Wednesday, September 17, 2008

Why I'm Starting to Turn Green

This federal election has been tough for me. I mean, I know what I don't want - that's a Harper government of any stripe but particularly not a majority. As for the government I want, that's a little harder to define. The Liberals have never really excited me. The NDP have irked me since the Alexa McDonough days when the party that should have worried about labour issues seemed to base it's whole platform around children and the elderly. Not that I have anything against children and the elderly, it's just that I expected more from the NDP and didn't get it.

This has left me with few options. One year, I even voted Marxist-Leninist because it was only in the fringe parties that I saw my interests being addressed.

This year, though, I may wind up turning Green. I've never really had much interest in the party. I guess I never really looked at what they stood for other than the environment. Looking at their platform, though, I see a lot to like:

Restoring the GST to 6 per cent from its currently 5 per cent. Transfer the revenue to cities for environmental infrastructure projects such as public transit.

$50-a-tonne carbon tax that would that would be used to fund poverty reduction measures and reduce income taxes.

Mandatory three-week vacation.

Reduced payroll taxes to encourage more employment instead of more overtime.
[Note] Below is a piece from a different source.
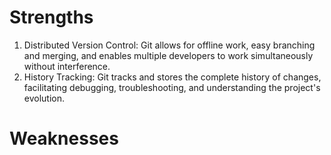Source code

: # Strengths
1. Distributed Version Control: Git allows for offline work, easy branching and merging, and enables multiple developers to work simultaneously without interference.
2. History Tracking: Git tracks and stores the complete history of changes, facilitating debugging, troubleshooting, and understanding the project's evolution.
# Weaknesses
They also want to decriminalize marijuana. Not something that will affect me, personally, but I do have friends who will like that. Besides, I've never really understood how alcohol can be legal and even promoted with massive amounts of advertising while marijuana is vilified. And, no, Cheech and Chong movies don't count as advertising.
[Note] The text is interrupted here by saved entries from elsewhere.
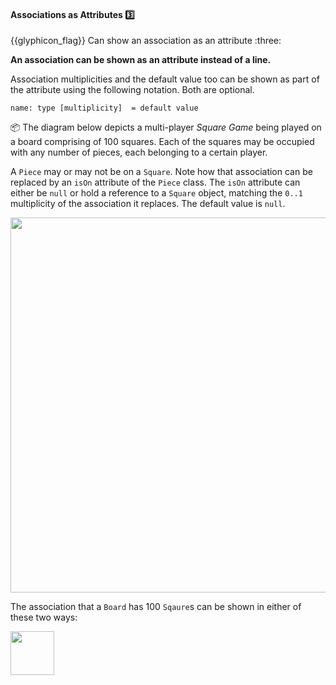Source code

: <div id="title">

#### Associations as Attributes :three:

</div>
<span id="outcomes">{{glyphicon_flag}} Can show an association as an attribute :three:</span>

<div id="body">

**An association can be shown as an attribute instead of a line.** 

Association multiplicities and the default value too can be shown as part of the attribute using the following notation. Both are optional. 

`name: type [multiplicity]  = default value`

<tip-box>

:package: The diagram below depicts a multi-player _Square Game_ being played on a board comprising of 100 squares. Each of the squares may be occupied with any number of pieces, each belonging to a certain player. 

A `Piece` may or may not be on a `Square`.  Note how that association can be replaced by an `isOn` attribute of the `Piece` class. The `isOn` attribute can either be `null` or hold a reference to a `Square` object, matching the `0..1` multiplicity of the association it replaces. The default value is `null`.

<img src="{{baseUrl}}/uml/classDiagrams/associationsAsAttributes/what/images/squareMultiplicity.png" width="600" />
<p/>

The association that a `Board` has 100 `Sqaure`s can be shown in either of these two ways: 

<img src="{{baseUrl}}/uml/classDiagrams/associationsAsAttributes/what/images/board.png" height="70" />
<p/>

</tip-box>

</div>

<div id="extras">
</div>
As part of their environment platform, they are also big into trains. I'm not sure how feasible the notion of twinning rails are as it's pretty much already been done where it is most cost effective, but more money into infrastructure and technology will make the greener way even, well, greener.
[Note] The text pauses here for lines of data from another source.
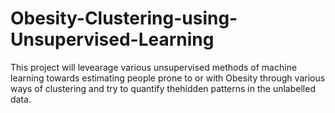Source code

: # Obesity-Clustering-using-Unsupervised-Learning
This project will levearage various unsupervised methods of machine learning towards estimating people prone to or with Obesity through various ways of clustering and try to quantify thehidden patterns in the unlabelled data.
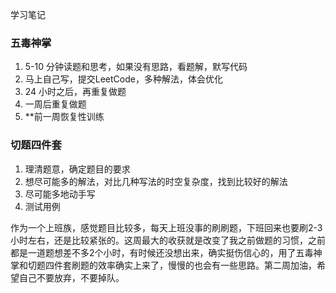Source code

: 学习笔记

### 五毒神掌

1. 5-10 分钟读题和思考，如果没有思路，看题解，默写代码
2. 马上自己写，提交LeetCode，多种解法，体会优化
3. 24 小时之后，再重复做题
4. 一周后重复做题
5. **前一周恢复性训练

### 切题四件套

1. 理清题意，确定题目的要求
2. 想尽可能多的解法，对比几种写法的时空复杂度，找到比较好的解法
3. 尽可能多地动手写
4. 测试用例



作为一个上班族，感觉题目比较多，每天上班没事的刷刷题，下班回来也要刷2-3小时左右，还是比较紧张的。这周最大的收获就是改变了我之前做题的习惯，之前都是一道题想差不多2个小时，有时候还没想出来，确实挺伤信心的，用了五毒神掌和切题四件套刷题的效率确实上来了，慢慢的也会有一些思路。第二周加油，希望自己不要放弃，不要掉队。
Besides, you have to love a party that's willing to campaign by train. It sure beats the other parties, who talk about the environment and then jet off to the next town.

Perhaps we should require all the parties to campaign by train. Put them all on one train (with a suite of cars devoted to each party) and then, rather than popping into towns for meaningless soundbites, they may be tempted to engage in actual dialogue and debate. Heck, if they were forced to share the same dining car each night, they might actually find ways to bridge the ever widening gaps between their parties.

With a campaign train, they would wind up visiting more communities, big and small, close and remote (how about having the debate in Churchill, Manitoba or White River, Ontario). Of course, other modes of transportation would be allowed for regions not covered by rail, like the Territories, P.E.I. and Newfoundland.